◆ DIRECTIONS FOR THIS TASK: Filter these entries so that only lines with the word "doğum" remain.
··· RECORDS FOR THIS EXERCISE ···
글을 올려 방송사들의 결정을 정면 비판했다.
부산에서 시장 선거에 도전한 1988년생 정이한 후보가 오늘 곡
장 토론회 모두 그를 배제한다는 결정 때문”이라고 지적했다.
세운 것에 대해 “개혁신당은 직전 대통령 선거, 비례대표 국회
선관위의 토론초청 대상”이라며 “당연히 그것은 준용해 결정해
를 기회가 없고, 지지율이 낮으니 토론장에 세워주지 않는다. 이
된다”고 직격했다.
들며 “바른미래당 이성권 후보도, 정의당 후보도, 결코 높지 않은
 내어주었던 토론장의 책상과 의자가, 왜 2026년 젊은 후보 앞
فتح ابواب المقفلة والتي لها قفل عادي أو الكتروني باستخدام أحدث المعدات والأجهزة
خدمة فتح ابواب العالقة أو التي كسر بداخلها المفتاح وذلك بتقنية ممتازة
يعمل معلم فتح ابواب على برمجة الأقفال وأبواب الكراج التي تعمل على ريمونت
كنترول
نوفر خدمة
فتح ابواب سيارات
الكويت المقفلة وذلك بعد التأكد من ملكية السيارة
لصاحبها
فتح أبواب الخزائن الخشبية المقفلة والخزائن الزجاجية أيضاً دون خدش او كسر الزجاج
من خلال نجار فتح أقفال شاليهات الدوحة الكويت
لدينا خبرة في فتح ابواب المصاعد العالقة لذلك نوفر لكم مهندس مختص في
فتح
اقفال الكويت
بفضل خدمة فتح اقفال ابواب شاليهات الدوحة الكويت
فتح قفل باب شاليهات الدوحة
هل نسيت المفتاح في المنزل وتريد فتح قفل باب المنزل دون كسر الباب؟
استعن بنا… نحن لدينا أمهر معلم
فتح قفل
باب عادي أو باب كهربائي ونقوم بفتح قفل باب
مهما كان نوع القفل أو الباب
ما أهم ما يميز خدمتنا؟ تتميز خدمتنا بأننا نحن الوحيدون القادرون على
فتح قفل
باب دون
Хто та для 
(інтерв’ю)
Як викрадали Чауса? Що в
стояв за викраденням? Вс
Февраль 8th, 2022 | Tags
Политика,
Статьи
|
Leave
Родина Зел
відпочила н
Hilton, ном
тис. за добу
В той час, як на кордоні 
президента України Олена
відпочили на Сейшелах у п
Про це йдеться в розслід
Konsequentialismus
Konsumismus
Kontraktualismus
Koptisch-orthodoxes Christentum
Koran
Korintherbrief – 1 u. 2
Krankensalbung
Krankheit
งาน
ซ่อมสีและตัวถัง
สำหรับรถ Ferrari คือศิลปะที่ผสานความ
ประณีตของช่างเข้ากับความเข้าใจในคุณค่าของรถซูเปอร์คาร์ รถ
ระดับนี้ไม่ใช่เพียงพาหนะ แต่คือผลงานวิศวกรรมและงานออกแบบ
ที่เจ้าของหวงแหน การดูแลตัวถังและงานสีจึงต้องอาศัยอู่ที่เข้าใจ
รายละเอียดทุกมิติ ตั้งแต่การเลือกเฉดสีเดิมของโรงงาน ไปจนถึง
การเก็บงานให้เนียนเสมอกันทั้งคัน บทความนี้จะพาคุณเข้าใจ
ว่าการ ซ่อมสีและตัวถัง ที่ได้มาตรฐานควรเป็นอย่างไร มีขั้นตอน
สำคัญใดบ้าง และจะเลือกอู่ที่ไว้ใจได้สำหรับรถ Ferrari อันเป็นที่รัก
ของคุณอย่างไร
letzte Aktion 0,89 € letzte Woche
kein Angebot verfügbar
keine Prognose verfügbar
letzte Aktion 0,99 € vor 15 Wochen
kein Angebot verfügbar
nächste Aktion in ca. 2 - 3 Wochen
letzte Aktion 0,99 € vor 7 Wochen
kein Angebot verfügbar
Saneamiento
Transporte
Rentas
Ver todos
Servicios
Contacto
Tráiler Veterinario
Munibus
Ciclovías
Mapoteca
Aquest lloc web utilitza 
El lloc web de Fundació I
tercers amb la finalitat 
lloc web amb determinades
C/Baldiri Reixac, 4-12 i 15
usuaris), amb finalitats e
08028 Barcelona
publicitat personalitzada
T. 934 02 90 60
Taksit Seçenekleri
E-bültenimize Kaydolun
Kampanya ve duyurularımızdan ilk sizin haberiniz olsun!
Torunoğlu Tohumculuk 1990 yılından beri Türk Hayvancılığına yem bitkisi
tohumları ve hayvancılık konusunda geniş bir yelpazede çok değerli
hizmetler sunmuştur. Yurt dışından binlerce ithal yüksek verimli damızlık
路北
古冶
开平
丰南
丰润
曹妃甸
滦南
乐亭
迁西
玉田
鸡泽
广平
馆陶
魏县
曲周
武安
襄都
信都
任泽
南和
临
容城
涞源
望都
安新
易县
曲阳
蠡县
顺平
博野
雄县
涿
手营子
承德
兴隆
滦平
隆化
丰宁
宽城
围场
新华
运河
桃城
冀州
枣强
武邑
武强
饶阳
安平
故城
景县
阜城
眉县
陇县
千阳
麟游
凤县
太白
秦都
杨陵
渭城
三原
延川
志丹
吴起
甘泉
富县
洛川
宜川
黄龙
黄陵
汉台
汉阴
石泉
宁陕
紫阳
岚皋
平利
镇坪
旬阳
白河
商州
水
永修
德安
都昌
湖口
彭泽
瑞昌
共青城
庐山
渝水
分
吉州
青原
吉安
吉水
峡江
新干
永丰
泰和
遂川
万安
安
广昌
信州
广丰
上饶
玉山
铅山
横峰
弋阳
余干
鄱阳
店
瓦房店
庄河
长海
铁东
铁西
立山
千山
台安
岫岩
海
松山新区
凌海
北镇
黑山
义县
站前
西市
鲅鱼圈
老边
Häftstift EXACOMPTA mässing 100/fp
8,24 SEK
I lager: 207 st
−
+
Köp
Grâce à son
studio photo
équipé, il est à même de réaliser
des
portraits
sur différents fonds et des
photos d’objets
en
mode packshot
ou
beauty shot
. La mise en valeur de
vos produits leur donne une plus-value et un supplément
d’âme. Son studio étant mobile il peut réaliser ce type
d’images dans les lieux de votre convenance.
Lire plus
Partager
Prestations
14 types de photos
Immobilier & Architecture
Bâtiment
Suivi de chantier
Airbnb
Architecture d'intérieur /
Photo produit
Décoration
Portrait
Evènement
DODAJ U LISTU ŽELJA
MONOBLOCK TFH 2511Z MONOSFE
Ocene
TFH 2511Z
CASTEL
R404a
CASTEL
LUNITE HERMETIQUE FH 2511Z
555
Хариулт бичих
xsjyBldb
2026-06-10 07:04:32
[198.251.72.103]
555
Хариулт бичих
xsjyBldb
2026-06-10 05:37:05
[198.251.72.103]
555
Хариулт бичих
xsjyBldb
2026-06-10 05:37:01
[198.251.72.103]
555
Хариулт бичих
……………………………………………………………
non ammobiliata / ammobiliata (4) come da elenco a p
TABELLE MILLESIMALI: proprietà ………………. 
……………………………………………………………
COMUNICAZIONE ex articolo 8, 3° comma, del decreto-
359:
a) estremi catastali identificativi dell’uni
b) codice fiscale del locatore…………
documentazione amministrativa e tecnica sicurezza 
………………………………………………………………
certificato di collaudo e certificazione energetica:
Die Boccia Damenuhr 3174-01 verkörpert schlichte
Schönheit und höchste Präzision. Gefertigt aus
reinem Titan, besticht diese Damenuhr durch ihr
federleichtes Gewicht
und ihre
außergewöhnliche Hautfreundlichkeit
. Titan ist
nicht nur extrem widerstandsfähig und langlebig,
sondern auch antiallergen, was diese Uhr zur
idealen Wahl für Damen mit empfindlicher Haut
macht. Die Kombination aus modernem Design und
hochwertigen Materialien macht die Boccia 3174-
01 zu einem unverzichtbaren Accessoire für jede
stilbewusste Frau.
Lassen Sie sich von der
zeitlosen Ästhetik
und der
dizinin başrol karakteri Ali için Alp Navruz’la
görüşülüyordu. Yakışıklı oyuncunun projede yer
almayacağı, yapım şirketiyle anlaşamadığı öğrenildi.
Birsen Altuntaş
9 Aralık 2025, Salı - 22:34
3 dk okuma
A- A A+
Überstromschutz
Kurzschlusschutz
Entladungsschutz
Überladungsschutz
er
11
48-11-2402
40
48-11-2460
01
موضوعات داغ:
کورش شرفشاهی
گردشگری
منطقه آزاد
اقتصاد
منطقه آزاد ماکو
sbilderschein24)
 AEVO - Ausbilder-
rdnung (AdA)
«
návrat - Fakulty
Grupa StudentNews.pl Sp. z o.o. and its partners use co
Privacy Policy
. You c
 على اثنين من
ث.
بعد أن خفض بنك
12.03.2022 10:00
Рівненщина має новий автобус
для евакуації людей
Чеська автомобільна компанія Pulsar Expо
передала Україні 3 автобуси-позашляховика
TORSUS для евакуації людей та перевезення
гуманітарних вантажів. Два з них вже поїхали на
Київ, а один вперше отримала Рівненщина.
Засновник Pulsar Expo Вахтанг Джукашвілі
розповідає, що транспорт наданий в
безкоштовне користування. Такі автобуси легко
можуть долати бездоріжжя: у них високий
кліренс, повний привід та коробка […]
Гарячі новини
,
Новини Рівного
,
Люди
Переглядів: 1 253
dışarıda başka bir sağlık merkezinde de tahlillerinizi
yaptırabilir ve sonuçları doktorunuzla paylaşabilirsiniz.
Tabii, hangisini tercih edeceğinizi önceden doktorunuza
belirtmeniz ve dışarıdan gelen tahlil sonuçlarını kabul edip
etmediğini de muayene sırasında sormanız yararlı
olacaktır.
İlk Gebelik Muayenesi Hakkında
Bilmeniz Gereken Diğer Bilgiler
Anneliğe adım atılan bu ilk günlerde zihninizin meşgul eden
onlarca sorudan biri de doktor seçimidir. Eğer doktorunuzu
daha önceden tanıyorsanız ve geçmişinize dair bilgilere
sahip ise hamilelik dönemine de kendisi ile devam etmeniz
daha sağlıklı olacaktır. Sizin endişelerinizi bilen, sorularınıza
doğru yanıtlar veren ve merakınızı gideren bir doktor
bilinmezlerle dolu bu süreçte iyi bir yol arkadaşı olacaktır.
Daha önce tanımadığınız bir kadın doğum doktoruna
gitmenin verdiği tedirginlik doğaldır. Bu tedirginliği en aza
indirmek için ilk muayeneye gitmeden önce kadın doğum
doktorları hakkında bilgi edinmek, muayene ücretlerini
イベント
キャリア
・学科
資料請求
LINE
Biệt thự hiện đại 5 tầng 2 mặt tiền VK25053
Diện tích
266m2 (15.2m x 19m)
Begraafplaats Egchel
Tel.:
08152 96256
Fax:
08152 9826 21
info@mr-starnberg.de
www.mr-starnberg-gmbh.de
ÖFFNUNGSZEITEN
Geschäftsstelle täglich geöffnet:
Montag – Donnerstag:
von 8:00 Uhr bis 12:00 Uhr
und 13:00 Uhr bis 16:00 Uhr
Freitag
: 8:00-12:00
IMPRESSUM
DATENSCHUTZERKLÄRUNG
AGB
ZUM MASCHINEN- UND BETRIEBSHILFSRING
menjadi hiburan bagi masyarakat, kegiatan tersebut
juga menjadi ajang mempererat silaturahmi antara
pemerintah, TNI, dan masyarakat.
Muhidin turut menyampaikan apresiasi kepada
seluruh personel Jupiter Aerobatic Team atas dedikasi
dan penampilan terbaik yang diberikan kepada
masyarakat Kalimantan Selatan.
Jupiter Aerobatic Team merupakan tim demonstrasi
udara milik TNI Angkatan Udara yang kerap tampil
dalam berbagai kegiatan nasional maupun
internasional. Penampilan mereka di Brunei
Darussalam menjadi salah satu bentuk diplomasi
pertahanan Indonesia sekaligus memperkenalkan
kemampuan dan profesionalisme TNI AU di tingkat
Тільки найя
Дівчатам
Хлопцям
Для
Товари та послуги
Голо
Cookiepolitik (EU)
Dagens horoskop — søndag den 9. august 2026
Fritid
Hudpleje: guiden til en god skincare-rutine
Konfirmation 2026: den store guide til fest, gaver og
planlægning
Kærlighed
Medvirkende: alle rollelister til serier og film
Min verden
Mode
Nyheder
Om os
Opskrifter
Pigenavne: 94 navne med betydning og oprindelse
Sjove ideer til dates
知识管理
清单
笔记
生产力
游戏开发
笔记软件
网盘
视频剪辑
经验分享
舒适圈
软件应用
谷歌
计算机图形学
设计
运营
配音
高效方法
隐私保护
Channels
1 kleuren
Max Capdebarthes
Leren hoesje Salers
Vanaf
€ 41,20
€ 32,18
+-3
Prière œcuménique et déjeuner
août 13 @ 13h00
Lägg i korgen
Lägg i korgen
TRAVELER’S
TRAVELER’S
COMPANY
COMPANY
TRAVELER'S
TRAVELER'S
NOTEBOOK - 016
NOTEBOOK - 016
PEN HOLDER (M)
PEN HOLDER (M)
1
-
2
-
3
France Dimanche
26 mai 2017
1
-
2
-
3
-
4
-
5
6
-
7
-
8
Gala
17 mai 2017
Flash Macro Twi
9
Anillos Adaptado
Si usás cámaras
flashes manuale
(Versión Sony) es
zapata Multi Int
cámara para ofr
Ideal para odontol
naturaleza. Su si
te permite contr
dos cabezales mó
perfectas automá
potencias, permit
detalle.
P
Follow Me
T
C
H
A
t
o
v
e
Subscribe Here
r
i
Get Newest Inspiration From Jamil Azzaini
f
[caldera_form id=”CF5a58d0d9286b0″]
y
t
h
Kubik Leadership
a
···
◆ EXERCISE RESULT:
Daha önce tanımadığınız bir kadın doğum doktoruna
indirmek için ilk muayeneye gitmeden önce kadın doğum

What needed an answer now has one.